(Task prompt): Set down every line of the listing that follows word for word, with nothing changed.

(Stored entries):
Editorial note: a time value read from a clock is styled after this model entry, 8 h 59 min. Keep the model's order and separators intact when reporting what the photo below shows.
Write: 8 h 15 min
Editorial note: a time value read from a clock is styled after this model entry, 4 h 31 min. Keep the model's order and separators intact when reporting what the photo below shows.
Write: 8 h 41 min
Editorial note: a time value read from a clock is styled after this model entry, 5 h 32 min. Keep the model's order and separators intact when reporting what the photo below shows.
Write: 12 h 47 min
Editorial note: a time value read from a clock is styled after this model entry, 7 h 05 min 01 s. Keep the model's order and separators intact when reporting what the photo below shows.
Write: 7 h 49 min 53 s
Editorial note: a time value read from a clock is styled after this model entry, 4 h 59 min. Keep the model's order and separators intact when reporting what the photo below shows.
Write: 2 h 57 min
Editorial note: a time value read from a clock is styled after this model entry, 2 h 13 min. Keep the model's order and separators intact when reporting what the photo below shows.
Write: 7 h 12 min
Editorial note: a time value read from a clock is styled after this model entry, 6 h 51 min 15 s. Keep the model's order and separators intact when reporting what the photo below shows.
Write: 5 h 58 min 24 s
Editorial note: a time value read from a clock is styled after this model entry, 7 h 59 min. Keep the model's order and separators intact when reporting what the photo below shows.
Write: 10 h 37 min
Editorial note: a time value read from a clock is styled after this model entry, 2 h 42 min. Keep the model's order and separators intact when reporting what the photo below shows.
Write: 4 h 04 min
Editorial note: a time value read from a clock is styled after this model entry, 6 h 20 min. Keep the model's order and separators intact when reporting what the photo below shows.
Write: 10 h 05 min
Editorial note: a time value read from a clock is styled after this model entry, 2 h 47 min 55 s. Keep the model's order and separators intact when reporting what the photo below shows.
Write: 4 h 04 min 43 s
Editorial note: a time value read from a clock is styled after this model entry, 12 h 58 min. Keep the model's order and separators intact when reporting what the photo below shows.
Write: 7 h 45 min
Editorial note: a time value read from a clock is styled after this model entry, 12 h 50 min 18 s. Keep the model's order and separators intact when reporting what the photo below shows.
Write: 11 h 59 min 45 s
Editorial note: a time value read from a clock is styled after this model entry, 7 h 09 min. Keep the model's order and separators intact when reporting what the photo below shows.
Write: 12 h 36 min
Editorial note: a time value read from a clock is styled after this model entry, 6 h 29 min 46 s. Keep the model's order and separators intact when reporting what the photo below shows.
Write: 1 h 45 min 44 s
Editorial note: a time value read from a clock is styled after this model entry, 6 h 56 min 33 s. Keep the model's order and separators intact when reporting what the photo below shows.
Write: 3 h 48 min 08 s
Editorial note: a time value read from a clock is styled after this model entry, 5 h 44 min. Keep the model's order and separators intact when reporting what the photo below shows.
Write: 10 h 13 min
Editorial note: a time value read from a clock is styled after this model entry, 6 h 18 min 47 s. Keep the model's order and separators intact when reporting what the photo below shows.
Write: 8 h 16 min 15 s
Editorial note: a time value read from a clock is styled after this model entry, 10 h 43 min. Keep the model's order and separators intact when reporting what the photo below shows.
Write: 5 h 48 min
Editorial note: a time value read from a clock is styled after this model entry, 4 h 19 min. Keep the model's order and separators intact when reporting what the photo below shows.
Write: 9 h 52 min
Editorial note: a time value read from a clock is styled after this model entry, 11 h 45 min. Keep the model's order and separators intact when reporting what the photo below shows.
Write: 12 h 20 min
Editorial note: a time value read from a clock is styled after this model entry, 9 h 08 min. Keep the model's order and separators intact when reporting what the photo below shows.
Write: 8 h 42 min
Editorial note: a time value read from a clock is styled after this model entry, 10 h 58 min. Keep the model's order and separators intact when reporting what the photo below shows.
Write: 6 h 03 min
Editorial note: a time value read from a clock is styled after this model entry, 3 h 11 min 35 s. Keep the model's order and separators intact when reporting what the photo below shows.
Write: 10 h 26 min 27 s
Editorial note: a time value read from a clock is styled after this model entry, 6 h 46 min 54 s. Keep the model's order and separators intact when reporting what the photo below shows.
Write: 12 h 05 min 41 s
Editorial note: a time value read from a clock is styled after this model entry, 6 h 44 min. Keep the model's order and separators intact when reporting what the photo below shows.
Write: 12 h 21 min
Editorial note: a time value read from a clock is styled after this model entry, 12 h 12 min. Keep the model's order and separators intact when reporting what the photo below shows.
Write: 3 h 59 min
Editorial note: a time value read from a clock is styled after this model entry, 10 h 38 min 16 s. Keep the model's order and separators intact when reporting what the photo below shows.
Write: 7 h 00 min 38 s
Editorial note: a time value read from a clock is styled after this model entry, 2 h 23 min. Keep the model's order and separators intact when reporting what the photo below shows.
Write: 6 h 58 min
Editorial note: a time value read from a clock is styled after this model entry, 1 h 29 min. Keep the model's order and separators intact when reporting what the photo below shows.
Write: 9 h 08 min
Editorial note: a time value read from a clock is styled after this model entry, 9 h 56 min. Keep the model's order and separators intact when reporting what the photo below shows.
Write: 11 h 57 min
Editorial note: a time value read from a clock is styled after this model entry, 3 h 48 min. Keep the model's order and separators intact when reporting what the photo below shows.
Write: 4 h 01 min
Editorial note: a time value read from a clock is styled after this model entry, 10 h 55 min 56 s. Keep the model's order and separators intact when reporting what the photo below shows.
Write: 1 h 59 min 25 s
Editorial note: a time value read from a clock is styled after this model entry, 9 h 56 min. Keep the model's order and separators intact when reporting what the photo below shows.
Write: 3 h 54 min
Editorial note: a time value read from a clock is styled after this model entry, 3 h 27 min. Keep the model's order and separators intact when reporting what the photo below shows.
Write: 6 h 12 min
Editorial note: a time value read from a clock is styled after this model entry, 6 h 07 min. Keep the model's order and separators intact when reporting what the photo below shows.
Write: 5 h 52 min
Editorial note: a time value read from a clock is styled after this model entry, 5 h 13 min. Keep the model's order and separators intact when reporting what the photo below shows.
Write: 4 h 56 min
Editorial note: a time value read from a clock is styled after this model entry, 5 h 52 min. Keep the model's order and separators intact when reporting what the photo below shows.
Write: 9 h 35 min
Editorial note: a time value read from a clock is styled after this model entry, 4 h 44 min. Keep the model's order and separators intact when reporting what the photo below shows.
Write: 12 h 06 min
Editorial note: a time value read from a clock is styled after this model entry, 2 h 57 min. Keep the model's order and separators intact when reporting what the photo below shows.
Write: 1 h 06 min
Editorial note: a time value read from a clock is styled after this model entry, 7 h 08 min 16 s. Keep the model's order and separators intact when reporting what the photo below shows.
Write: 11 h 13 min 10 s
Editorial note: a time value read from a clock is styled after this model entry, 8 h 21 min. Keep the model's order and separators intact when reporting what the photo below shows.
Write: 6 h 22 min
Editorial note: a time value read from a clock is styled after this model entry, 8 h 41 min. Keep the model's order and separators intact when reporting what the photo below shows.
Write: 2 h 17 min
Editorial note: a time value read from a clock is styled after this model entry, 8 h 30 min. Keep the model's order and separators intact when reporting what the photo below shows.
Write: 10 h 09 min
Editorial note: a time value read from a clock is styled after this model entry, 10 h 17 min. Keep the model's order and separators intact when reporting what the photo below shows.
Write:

(Result):
Editorial note: a time value read from a clock is styled after this model entry, 8 h 59 min. Keep the model's order and separators intact when reporting what the photo below shows.
Write: 8 h 15 min
Editorial note: a time value read from a clock is styled after this model entry, 4 h 31 min. Keep the model's order and separators intact when reporting what the photo below shows.
Write: 8 h 41 min
Editorial note: a time value read from a clock is styled after this model entry, 5 h 32 min. Keep the model's order and separators intact when reporting what the photo below shows.
Write: 12 h 47 min
Editorial note: a time value read from a clock is styled after this model entry, 7 h 05 min 01 s. Keep the model's order and separators intact when reporting what the photo below shows.
Write: 7 h 49 min 53 s
Editorial note: a time value read from a clock is styled after this model entry, 4 h 59 min. Keep the model's order and separators intact when reporting what the photo below shows.
Write: 2 h 57 min
Editorial note: a time value read from a clock is styled after this model entry, 2 h 13 min. Keep the model's order and separators intact when reporting what the photo below shows.
Write: 7 h 12 min
Editorial note: a time value read from a clock is styled after this model entry, 6 h 51 min 15 s. Keep the model's order and separators intact when reporting what the photo below shows.
Write: 5 h 58 min 24 s
Editorial note: a time value read from a clock is styled after this model entry, 7 h 59 min. Keep the model's order and separators intact when reporting what the photo below shows.
Write: 10 h 37 min
Editorial note: a time value read from a clock is styled after this model entry, 2 h 42 min. Keep the model's order and separators intact when reporting what the photo below shows.
Write: 4 h 04 min
Editorial note: a time value read from a clock is styled after this model entry, 6 h 20 min. Keep the model's order and separators intact when reporting what the photo below shows.
Write: 10 h 05 min
Editorial note: a time value read from a clock is styled after this model entry, 2 h 47 min 55 s. Keep the model's order and separators intact when reporting what the photo below shows.
Write: 4 h 04 min 43 s
Editorial note: a time value read from a clock is styled after this model entry, 12 h 58 min. Keep the model's order and separators intact when reporting what the photo below shows.
Write: 7 h 45 min
Editorial note: a time value read from a clock is styled after this model entry, 12 h 50 min 18 s. Keep the model's order and separators intact when reporting what the photo below shows.
Write: 11 h 59 min 45 s
Editorial note: a time value read from a clock is styled after this model entry, 7 h 09 min. Keep the model's order and separators intact when reporting what the photo below shows.
Write: 12 h 36 min
Editorial note: a time value read from a clock is styled after this model entry, 6 h 29 min 46 s. Keep the model's order and separators intact when reporting what the photo below shows.
Write: 1 h 45 min 44 s
Editorial note: a time value read from a clock is styled after this model entry, 6 h 56 min 33 s. Keep the model's order and separators intact when reporting what the photo below shows.
Write: 3 h 48 min 08 s
Editorial note: a time value read from a clock is styled after this model entry, 5 h 44 min. Keep the model's order and separators intact when reporting what the photo below shows.
Write: 10 h 13 min
Editorial note: a time value read from a clock is styled after this model entry, 6 h 18 min 47 s. Keep the model's order and separators intact when reporting what the photo below shows.
Write: 8 h 16 min 15 s
Editorial note: a time value read from a clock is styled after this model entry, 10 h 43 min. Keep the model's order and separators intact when reporting what the photo below shows.
Write: 5 h 48 min
Editorial note: a time value read from a clock is styled after this model entry, 4 h 19 min. Keep the model's order and separators intact when reporting what the photo below shows.
Write: 9 h 52 min
Editorial note: a time value read from a clock is styled after this model entry, 11 h 45 min. Keep the model's order and separators intact when reporting what the photo below shows.
Write: 12 h 20 min
Editorial note: a time value read from a clock is styled after this model entry, 9 h 08 min. Keep the model's order and separators intact when reporting what the photo below shows.
Write: 8 h 42 min
Editorial note: a time value read from a clock is styled after this model entry, 10 h 58 min. Keep the model's order and separators intact when reporting what the photo below shows.
Write: 6 h 03 min
Editorial note: a time value read from a clock is styled after this model entry, 3 h 11 min 35 s. Keep the model's order and separators intact when reporting what the photo below shows.
Write: 10 h 26 min 27 s
Editorial note: a time value read from a clock is styled after this model entry, 6 h 46 min 54 s. Keep the model's order and separators intact when reporting what the photo below shows.
Write: 12 h 05 min 41 s
Editorial note: a time value read from a clock is styled after this model entry, 6 h 44 min. Keep the model's order and separators intact when reporting what the photo below shows.
Write: 12 h 21 min
Editorial note: a time value read from a clock is styled after this model entry, 12 h 12 min. Keep the model's order and separators intact when reporting what the photo below shows.
Write: 3 h 59 min
Editorial note: a time value read from a clock is styled after this model entry, 10 h 38 min 16 s. Keep the model's order and separators intact when reporting what the photo below shows.
Write: 7 h 00 min 38 s
Editorial note: a time value read from a clock is styled after this model entry, 2 h 23 min. Keep the model's order and separators intact when reporting what the photo below shows.
Write: 6 h 58 min
Editorial note: a time value read from a clock is styled after this model entry, 1 h 29 min. Keep the model's order and separators intact when reporting what the photo below shows.
Write: 9 h 08 min
Editorial note: a time value read from a clock is styled after this model entry, 9 h 56 min. Keep the model's order and separators intact when reporting what the photo below shows.
Write: 11 h 57 min
Editorial note: a time value read from a clock is styled after this model entry, 3 h 48 min. Keep the model's order and separators intact when reporting what the photo below shows.
Write: 4 h 01 min
Editorial note: a time value read from a clock is styled after this model entry, 10 h 55 min 56 s. Keep the model's order and separators intact when reporting what the photo below shows.
Write: 1 h 59 min 25 s
Editorial note: a time value read from a clock is styled after this model entry, 9 h 56 min. Keep the model's order and separators intact when reporting what the photo below shows.
Write: 3 h 54 min
Editorial note: a time value read from a clock is styled after this model entry, 3 h 27 min. Keep the model's order and separators intact when reporting what the photo below shows.
Write: 6 h 12 min
Editorial note: a time value read from a clock is styled after this model entry, 6 h 07 min. Keep the model's order and separators intact when reporting what the photo below shows.
Write: 5 h 52 min
Editorial note: a time value read from a clock is styled after this model entry, 5 h 13 min. Keep the model's order and separators intact when reporting what the photo below shows.
Write: 4 h 56 min
Editorial note: a time value read from a clock is styled after this model entry, 5 h 52 min. Keep the model's order and separators intact when reporting what the photo below shows.
Write: 9 h 35 min
Editorial note: a time value read from a clock is styled after this model entry, 4 h 44 min. Keep the model's order and separators intact when reporting what the photo below shows.
Write: 12 h 06 min
Editorial note: a time value read from a clock is styled after this model entry, 2 h 57 min. Keep the model's order and separators intact when reporting what the photo below shows.
Write: 1 h 06 min
Editorial note: a time value read from a clock is styled after this model entry, 7 h 08 min 16 s. Keep the model's order and separators intact when reporting what the photo below shows.
Write: 11 h 13 min 10 s
Editorial note: a time value read from a clock is styled after this model entry, 8 h 21 min. Keep the model's order and separators intact when reporting what the photo below shows.
Write: 6 h 22 min
Editorial note: a time value read from a clock is styled after this model entry, 8 h 41 min. Keep the model's order and separators intact when reporting what the photo below shows.
Write: 2 h 17 min
Editorial note: a time value read from a clock is styled after this model entry, 8 h 30 min. Keep the model's order and separators intact when reporting what the photo below shows.
Write: 10 h 09 min
Editorial note: a time value read from a clock is styled after this model entry, 10 h 17 min. Keep the model's order and separators intact when reporting what the photo below shows.
Write:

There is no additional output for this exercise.